That same year, Wilkinson organized a local rally for Donald Trump in Boca Raton but came up short $6,000 in security fees, and Trump had to cover the event's expenses. (Wilkinson says he hadn't expected so high a bill.)
Even today, money problems seem to bedevil Wilkinson. On a recent Tuesday, he said he makes "very little" through activism. He declined to reveal how much he pays to rent his office — a small, sterile side room in a three-story building in downtown West Palm Beach.
And it's possible, for all his national clout, he doesn't have much of a following. Wilkinson told New Times last November that he has as many as 40,000 followers, but Pam Wohlschlegel, the former Palm Beach County Tea Party chairwoman, said she doesn't know anyone anywhere who takes Wilkinson seriously.

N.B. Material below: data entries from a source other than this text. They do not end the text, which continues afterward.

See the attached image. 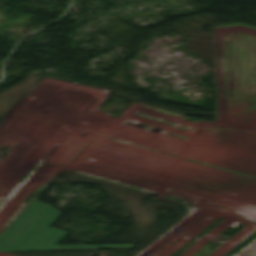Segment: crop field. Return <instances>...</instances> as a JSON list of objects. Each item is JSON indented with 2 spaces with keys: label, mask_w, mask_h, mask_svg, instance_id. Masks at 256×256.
<instances>
[{
  "label": "crop field",
  "mask_w": 256,
  "mask_h": 256,
  "mask_svg": "<svg viewBox=\"0 0 256 256\" xmlns=\"http://www.w3.org/2000/svg\"><path fill=\"white\" fill-rule=\"evenodd\" d=\"M61 212L34 200L1 234L0 251L50 250L56 248L122 247L111 245H56L68 232L48 227Z\"/></svg>",
  "instance_id": "1"
},
{
  "label": "crop field",
  "mask_w": 256,
  "mask_h": 256,
  "mask_svg": "<svg viewBox=\"0 0 256 256\" xmlns=\"http://www.w3.org/2000/svg\"><path fill=\"white\" fill-rule=\"evenodd\" d=\"M256 250V239L252 241L249 245H247L244 249H242L235 256H249Z\"/></svg>",
  "instance_id": "2"
}]
</instances>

Nick Egoroff, a Tea Party activist in Orlando, called Wilkinson a "has-been." Five prominent party activists interviewed by New Times all agreed: Wilkinson is pure bluster.
But what separates Wilkinson from others like him is how many reporters quote him — and repeatedly — without checking him out.
On the homepage of his website, liberty.com is a disturbing video depicting a group of Nazis confiscating a gun from a "Constitution fanatic," accusing him of "resisting social progress," and executing him.
Another "news" article published on February 15 says that "Supreme Leader Barack Hussein Obama" called for an "ultimate gun ban" in his recent State of the Union address to "communize" the country and establish his "anti-white, pro-radical Muslim, anti-Christian, anti-Semitic, pro-gay, socialist government and eliminate what few liberties we have left."
One lengthy piece, "It's Obvious They Want Civil War!," says Obama "staged or encouraged" the mass shootings that occurred in Aurora, Colorado, and Newtown, Connecticut.
When New Times contacted the National Journal's Reinhard to ask whether she knew about any of this, she hurried to get off the phone. "I don't know him that well," she said. "I don't want to participate in a story like this... I just like doing my stories."